« "Nous naissons chargés d'obligations de toute sorte envers la société." Ce que Renan dit des hommes de génie : "Chacun d'eux est un capital accumulé de plusieurs génération", est vrai non pas seulement des hommes de génie, mais de tous les hommes. La valeur de l'homme se mesure à sa puissance d'action sur les choses; à cet égard, le plus modeste travailleur de notre temps l'emporte sur le sauvage de l'âge de pierre d'une distance égale à celle qui le sépare lui-même de l'homme de génie. Nous l'avons déjà dit : les aptitudes de notre corps, les instruments et les produits de notre travail, les instincts qui veillent en nous, les mots dont nous nous servons, les idées qui nous guident, la connaissance que nous avons du monde qui nous entoure, qui nous presse et que cependant nous dominons, tous cela est l'œuvre lente du passé; tout cela, depuis le jour de notre naissance, est sans cesse mis par ce passé à notre disposition, à notre portée, et, pour la plus grande part, s'incorpore en nous-mêmes.

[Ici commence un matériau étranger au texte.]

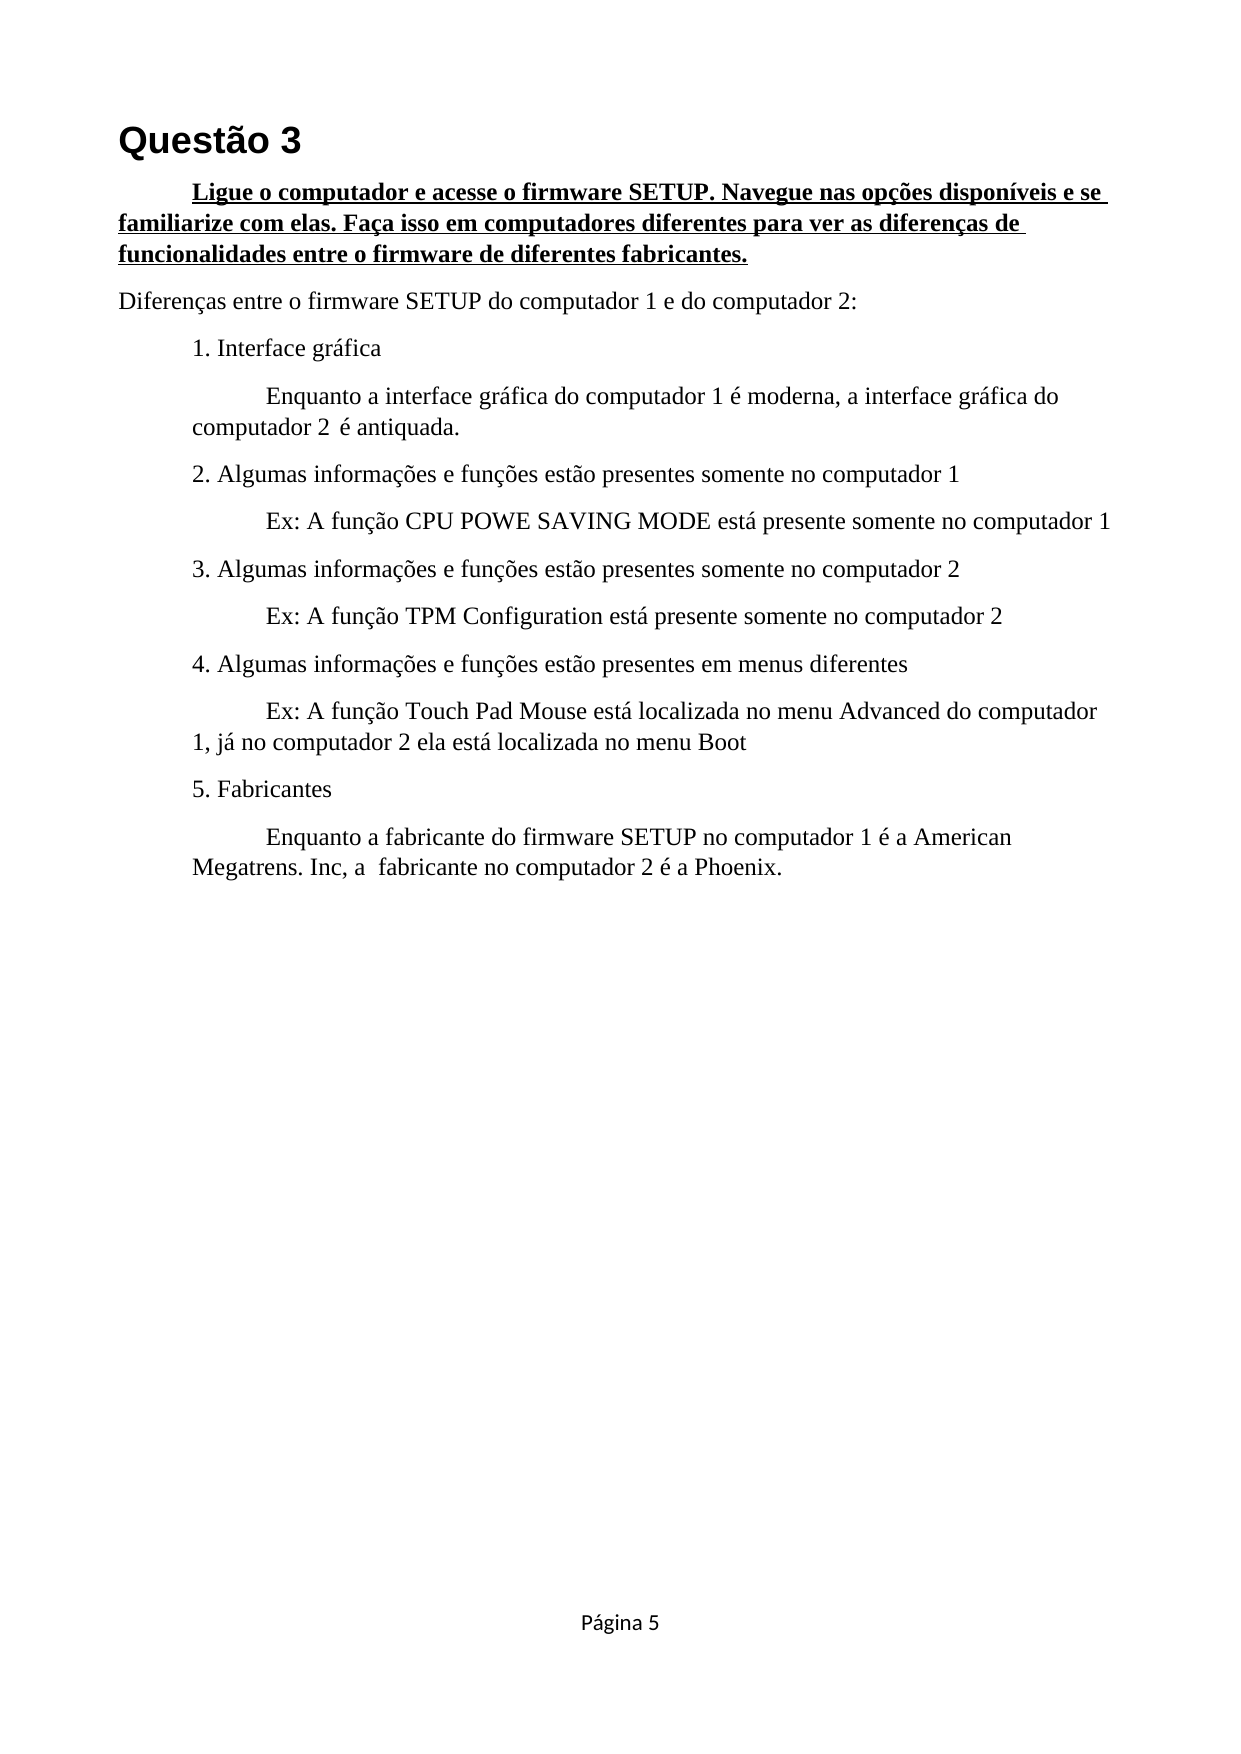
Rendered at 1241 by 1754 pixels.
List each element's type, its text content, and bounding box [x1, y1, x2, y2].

text 4. Algumas informações e funções estão presentes em menus diferentes [118, 649, 1122, 677]
subtitle Questão 3 [118, 118, 1122, 162]
text 2. Algumas informações e funções estão presentes somente no computador 1 [118, 459, 1122, 488]
text 5. Fabricantes [118, 774, 1122, 803]
text Ex: A função Touch Pad Mouse está localizada no menu Advanced do computador 1, já no computador 2 ela está localizada no menu Boot [118, 696, 1122, 756]
text 3. Algumas informações e funções estão presentes somente no computador 2 [118, 554, 1122, 583]
text Ex: A função CPU POWE SAVING MODE está presente somente no computador 1 [118, 506, 1122, 535]
text Enquanto a interface gráfica do computador 1 é moderna, a interface gráfica do computador 2 é antiquada. [118, 381, 1122, 440]
text Ligue o computador e acesse o firmware SETUP. Navegue nas opções disponíveis e se familiarize com elas. Faça isso em computadores diferentes para ver as diferenças de funcionalidades entre o firmware de diferentes fabricantes. [118, 177, 1122, 267]
text 1. Interface gráfica [118, 333, 1122, 362]
text Diferenças entre o firmware SETUP do computador 1 e do computador 2: [118, 286, 1122, 315]
text Ex: A função TPM Configuration está presente somente no computador 2 [118, 601, 1122, 630]
text Enquanto a fabricante do firmware SETUP no computador 1 é a American Megatrens. Inc, a fabricante no computador 2 é a Phoenix. [118, 822, 1122, 881]
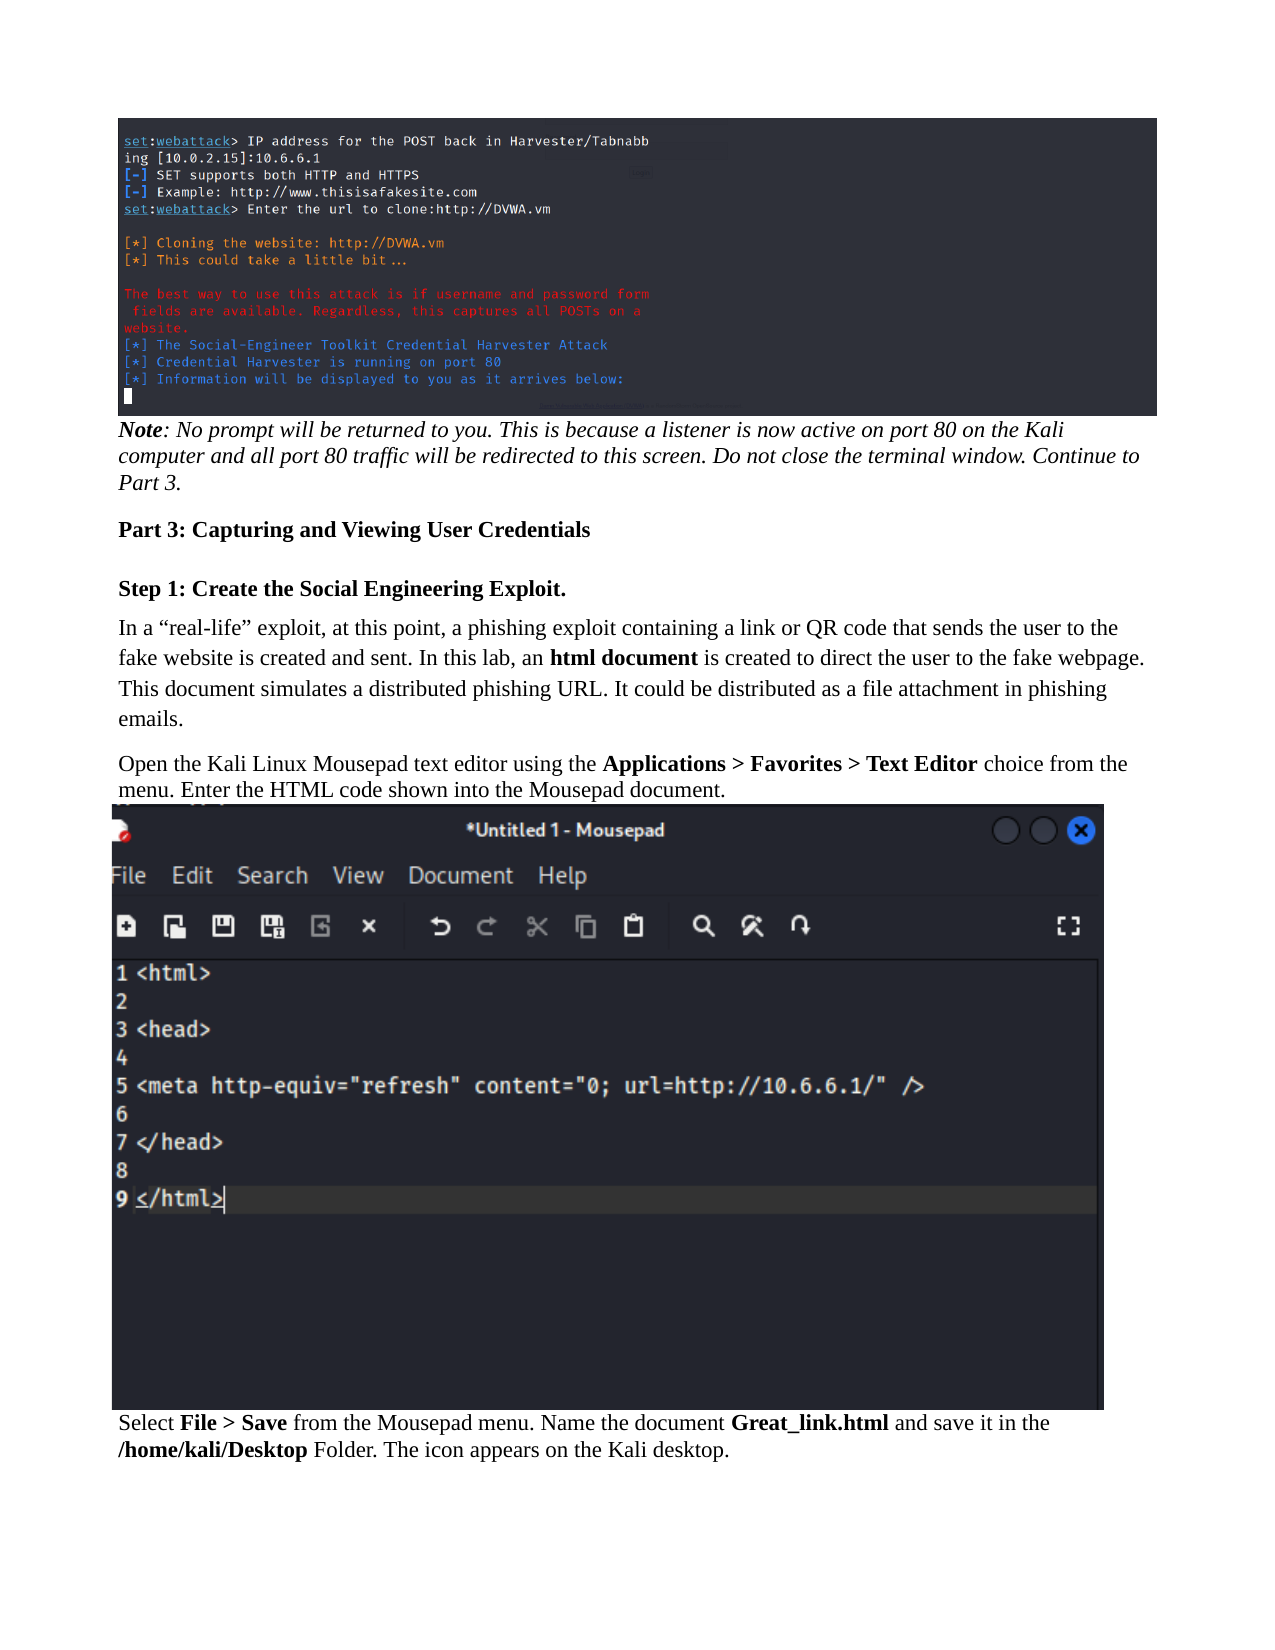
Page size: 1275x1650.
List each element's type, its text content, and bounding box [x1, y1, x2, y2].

subtitle Part 3: Capturing and Viewing User Credentials [118, 516, 1157, 542]
text Open the Kali Linux Mousepad text editor using the Applications > Favorites > Text Editor choice from the menu. Enter the HTML code shown into the Mousepad document. [118, 750, 1157, 802]
text In a “real-life” exploit, at this point, a phishing exploit containing a link or QR code that sends the user to the fake website is created and sent. In this lab, an html document is created to direct the user to the fake webpage. This document simulates a distributed phishing URL. It could be distributed as a file attachment in phishing emails. [118, 614, 1157, 731]
text Select File > Save from the Mousepad menu. Name the document Great_link.html and save it in the /home/kali/Desktop Folder. The icon appears on the Kali desktop. [118, 802, 1157, 1462]
picture [111, 804, 1104, 1410]
picture [118, 118, 1157, 416]
text Note: No prompt will be returned to you. This is because a listener is now active on port 80 on the Kali computer and all port 80 traffic will be redirected to this screen. Do not close the terminal window. Continue to Part 3. [118, 416, 1157, 495]
subtitle Step 1: Create the Social Engineering Exploit. [118, 575, 1157, 602]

Dès que l'enfant, après l'allaitement, se sépare définitivement de la mère et devient un être distinct, recevant du dehors les aliments nécessaires à son existence, il est un débiteur; il ne fera point un pas, un geste, il ne se procurera point la satisfaction d'un besoin, il n'exercera point une de ses facultés naissantes, sans puiser dans l'immense réservoir des utilités accumulées par l'humanité.
Dette, sa nourriture: chacun des aliments qu'il consommera est le fruit de la longue culture qui a, depuis des siècles reproduit, multiplié, amélioré les espèces végétales ou animales dont il va faire sa chair et son sang. Dette, son langage encore incertain; chacun des mots qui naîtra sur ses lèvres, il le recueillera des lèvres de parents ou de maîtres qui l'ont appris comme lui, et chacun de ces mots contient et exprime une somme d'idées que d'innombrables ancêtres y ont accumulée et fixée. Lorsqu'il lui faudra non pas seulement recevoir des mains des autres la première nourriture de son corps et de leurs lèvres celle de son esprit, lorsqu'il commencera à créer par son effort personnel les matériaux de son accroissement ultérieur, il sentira sa dette s'accroître envers le passé. Dettes, et de quelle valeur, le livre et l'outil que l'école et l'atelier lui vont offrir : il ne pourra jamais savoir ce que ces deux objets, qui lui sembleront si maniables et de si peu de poids, ont exigé d'efforts antérieurs; combien de mains lourdes et maladroites ont tenu, manié, soulevé, pétri et souvent laissé tomber de lassitude et de désespoir cette forme de l'outil avant qu'elle soit devenue l'instrument léger et puissant qui l'aide à vaincre la matière; combien d'yeux se sont ouverts et longuement fixés sur les choses, combien de lèvres ont balbutie, combien de pensées se sont éveillées, efforcées et tendues, combien de souffrances ont été subies, de sacrifices acceptés, de vies offertes, pour mettre à sa disposition ces caractères d'imprimerie, ces petits morceaux de plomb qui en quelques heures répandent sur le monde, par millions d'exemplaires, l'innombrable essaim des idées, ces vingt-quatre petites lettres noires où l'homme réduit et représente le système du monde! Et plus il avancera dans la vie, plus il verra croître sa dette, car chaque jour un nouveau profit sortira pour lui de l'usage de l'outillage matériel et intellectuel crée par l'humanité. (...)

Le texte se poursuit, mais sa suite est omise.